What happens when you increase the menu price? What happens when you decrease the menu price?

  • You can also play “What if” games by spinning the percentage, and watching the Current – Sells For field show the Menu price with the current cost and that percentage.

This lets you see what happens when you change the percentages.

Question for the class

If you decrease the target percentage what happens to the target selling price? If you increase it, what happens to the target selling price?
Pick a menu item such as Brownie Serving. Pick three different reasonable menu prices for your area, such as a fast food restaurant, a family style restaurant, and a four star restaurant. Have the students enter in these menu prices and see what happens to the Contribution Margins. Have a discussion of how overhead (rent, utilities, other fixed costs) need to come out of that total.

Food Cost Analysis

This section of the lecture deals with the impact of changes in prices for certain items. As the price of ingredients change, they will affect the overall pricing structure.

To start –
1. Start CostGuard.
2. Click Recipe, Click Recipe Manager. Find “Dinner menu for Child’s party” and make sure that the yellow arrow is to the left of the name. Click Edit. The menu will open.
3. Look at the pricing field – your company requires catering events to have a 25% food cost and set the price of the menu based on that amount. Use the dial up and down buttons to find the menu price.
It is ____________________ and if you serve 200 people, you will make ________
4. Now, the original plan was to serve 200 people. You have a memo on your desk that the group leaders called, and their estimate is now 300 people. Change the recipes to reflect this. To do this, click the ingredient tab, then click the convert button  at the bottom and change the number of servings.
Now, with the same menu price, serving 300 people, you will make __________ . This is how much more than when you served 200 people? ___________________
 

  • As you are looking at this second set of numbers, your executive chef calls. He just received a call from one of your suppliers that the hard crusty rolls are going to have a 15% per unit price hike.

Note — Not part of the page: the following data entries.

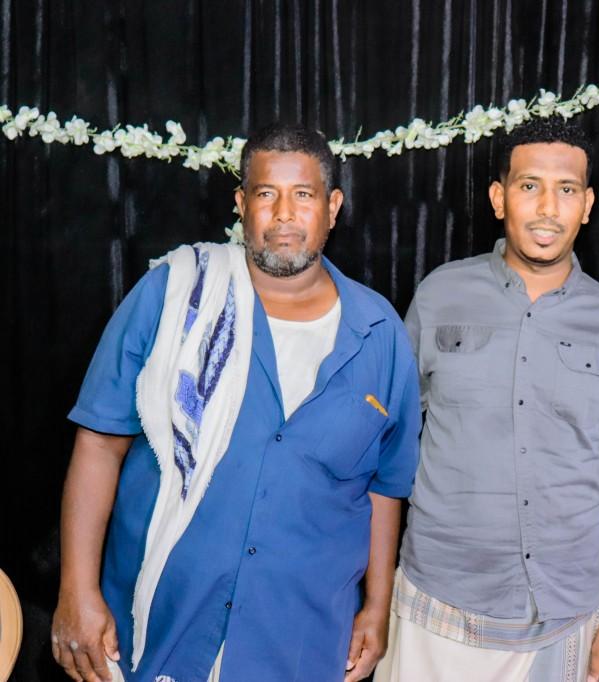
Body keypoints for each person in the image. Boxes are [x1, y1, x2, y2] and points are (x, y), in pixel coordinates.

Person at [51, 123, 420, 682]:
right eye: (267, 193)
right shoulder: (175, 295)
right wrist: (76, 590)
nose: (284, 214)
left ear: (332, 207)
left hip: (300, 640)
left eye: (304, 194)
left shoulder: (379, 333)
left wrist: (375, 606)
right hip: (160, 626)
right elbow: (100, 444)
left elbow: (384, 487)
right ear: (242, 204)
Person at [374, 117, 599, 682]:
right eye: (530, 186)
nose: (548, 207)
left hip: (562, 617)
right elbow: (389, 446)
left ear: (588, 205)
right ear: (499, 198)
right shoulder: (439, 294)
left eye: (566, 189)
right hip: (435, 603)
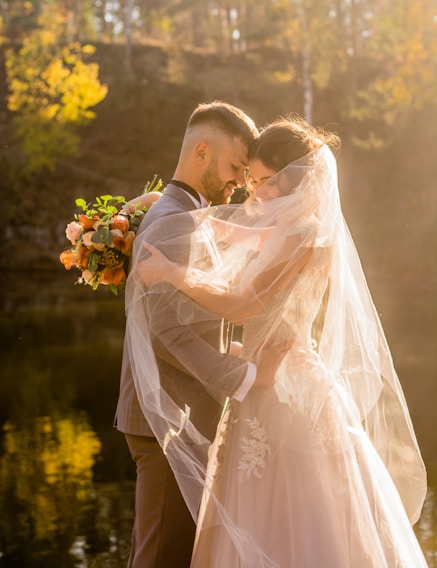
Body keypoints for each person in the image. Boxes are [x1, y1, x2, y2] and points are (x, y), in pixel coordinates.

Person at [136, 116, 429, 567]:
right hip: (259, 385)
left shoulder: (307, 234)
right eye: (252, 181)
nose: (257, 193)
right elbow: (216, 228)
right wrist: (154, 206)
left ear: (298, 179)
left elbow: (242, 305)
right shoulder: (281, 229)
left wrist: (173, 272)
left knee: (303, 517)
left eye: (266, 181)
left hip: (287, 387)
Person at [115, 101, 285, 568]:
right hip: (168, 415)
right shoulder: (174, 220)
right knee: (161, 557)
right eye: (234, 167)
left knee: (157, 550)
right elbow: (169, 332)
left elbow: (190, 315)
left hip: (175, 411)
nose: (240, 181)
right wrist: (249, 376)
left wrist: (231, 345)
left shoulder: (183, 211)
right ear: (202, 152)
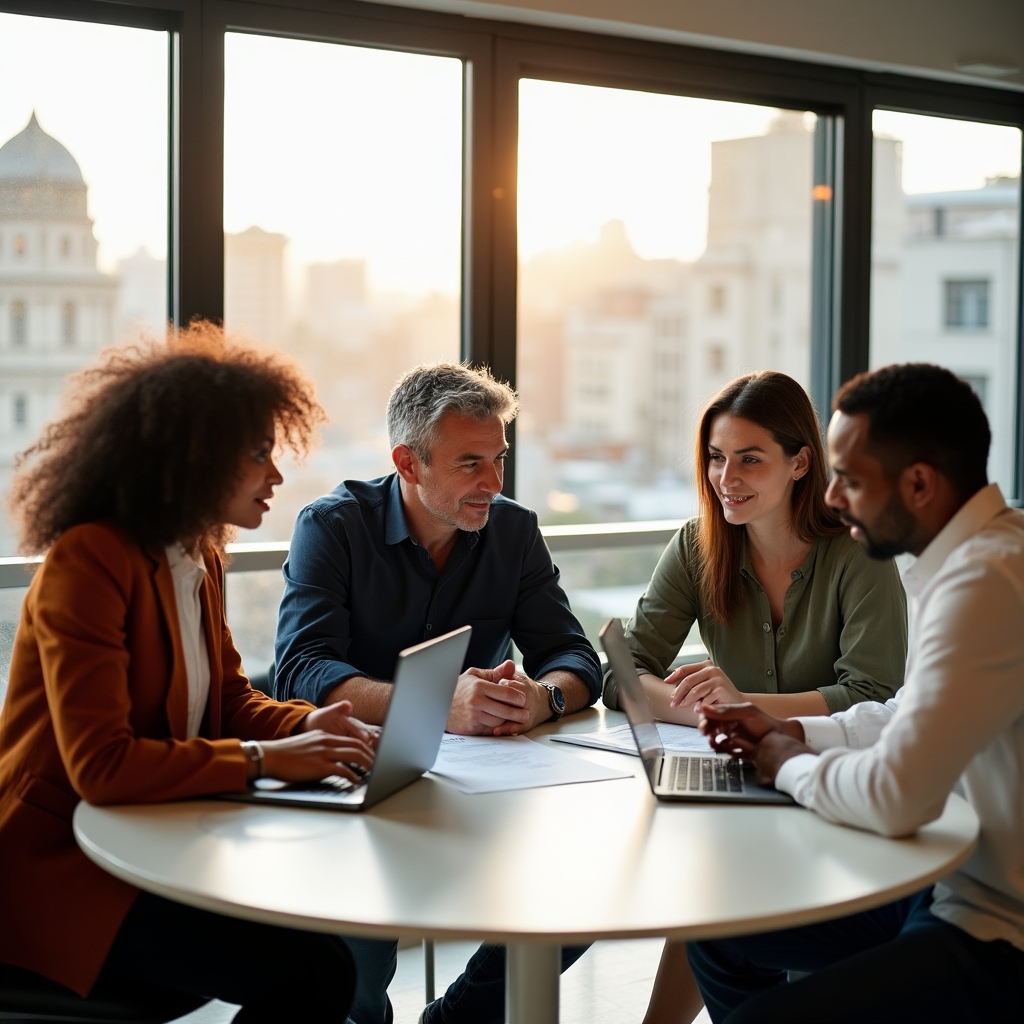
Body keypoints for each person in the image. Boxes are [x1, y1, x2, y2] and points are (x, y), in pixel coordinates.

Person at [0, 323, 379, 1023]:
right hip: (60, 871)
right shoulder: (91, 561)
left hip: (152, 842)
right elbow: (102, 768)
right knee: (313, 971)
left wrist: (313, 728)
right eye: (259, 454)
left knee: (320, 953)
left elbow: (228, 700)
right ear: (199, 456)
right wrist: (271, 758)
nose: (276, 475)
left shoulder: (197, 555)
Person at [688, 363, 1024, 1023]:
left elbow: (896, 797)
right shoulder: (974, 558)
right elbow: (908, 713)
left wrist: (786, 765)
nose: (833, 498)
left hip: (997, 922)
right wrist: (791, 732)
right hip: (953, 881)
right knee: (718, 932)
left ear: (919, 483)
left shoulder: (984, 583)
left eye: (849, 479)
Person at [274, 361, 601, 1024]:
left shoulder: (513, 532)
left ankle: (455, 1021)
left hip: (482, 785)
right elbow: (301, 669)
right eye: (470, 463)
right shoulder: (331, 527)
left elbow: (574, 658)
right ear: (408, 462)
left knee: (579, 894)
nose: (493, 483)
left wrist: (546, 699)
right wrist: (433, 707)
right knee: (355, 963)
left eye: (499, 460)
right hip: (360, 779)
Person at [603, 372, 907, 1024]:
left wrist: (750, 706)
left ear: (800, 462)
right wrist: (711, 713)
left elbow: (873, 693)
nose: (725, 477)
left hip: (832, 781)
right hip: (741, 770)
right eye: (715, 457)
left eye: (749, 458)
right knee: (699, 875)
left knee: (715, 889)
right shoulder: (696, 544)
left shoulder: (859, 556)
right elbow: (625, 674)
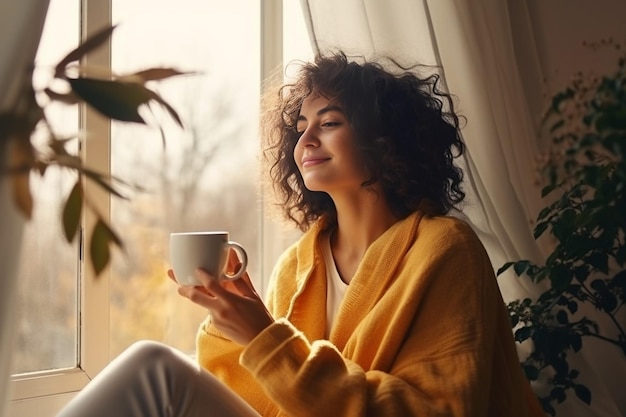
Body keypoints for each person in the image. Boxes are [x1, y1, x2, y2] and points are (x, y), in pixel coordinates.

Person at [57, 51, 544, 417]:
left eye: (329, 123)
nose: (305, 139)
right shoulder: (299, 264)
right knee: (154, 369)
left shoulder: (443, 250)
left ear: (385, 140)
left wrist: (266, 337)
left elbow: (437, 411)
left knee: (154, 371)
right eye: (301, 125)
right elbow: (266, 399)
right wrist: (233, 321)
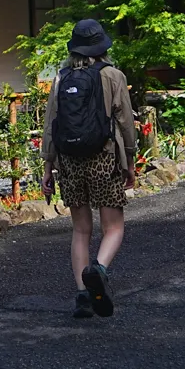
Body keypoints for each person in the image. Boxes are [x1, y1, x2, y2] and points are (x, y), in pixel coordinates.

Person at [41, 18, 137, 319]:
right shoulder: (113, 75)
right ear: (102, 46)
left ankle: (83, 295)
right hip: (103, 156)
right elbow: (125, 123)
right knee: (114, 227)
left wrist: (48, 165)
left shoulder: (62, 77)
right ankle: (99, 268)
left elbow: (50, 124)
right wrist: (130, 161)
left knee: (81, 230)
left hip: (69, 159)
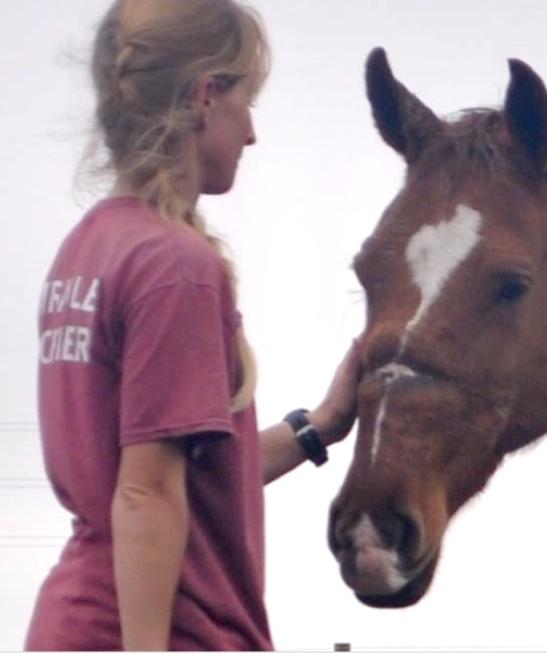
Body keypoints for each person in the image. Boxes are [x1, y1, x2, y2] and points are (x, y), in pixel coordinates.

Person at [25, 1, 361, 649]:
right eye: (247, 101)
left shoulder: (86, 251)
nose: (252, 133)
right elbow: (146, 491)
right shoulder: (175, 266)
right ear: (207, 96)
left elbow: (192, 471)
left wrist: (318, 426)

6. Click the Ingredient Tab. On the far right side is the Recipe Tree. Right Click Rolls. Click Recost Item. Another popup will appear. Type in the new unit price for the rolls. Hit enter.
The new unit cost is _______________
The new case price is ______________
What happened to your food cost percentage? What is it now? __________________
Change the menu price again, to meet the 25% minimum. What is your new menu price? _____________________________

Questions for the class
  • When the price of rolls increased, what happened to the profitability?
  • What would happen if the food cost percentage decreased to 20%? How would this affect your profitability?
  • If the price of rolls went up, and you cannot change the menu price, how many more would you have to sell to make the same amount of profit?

Conclusion

This class was designed to show student how menu pricing and food cost influence the contribution margins for a menu item.

Assessment Questions

  • Why is the Contribution Margin so important?
  • Why are accurate food cost calculations so important?
  • How do you determine a Target food cost Calculation?

Assessment Answers

  • Because it is the per menu item profit. Labor and other fixed costs need to be subtracted from the Contribution Margin before a final profit can be determined.
  • If they are not accurate, then the Contribution Margin will be off as well.
  • Target Food Cost is determined by many different factors including desired profit levels, local cost structures, and chain or corporate policies.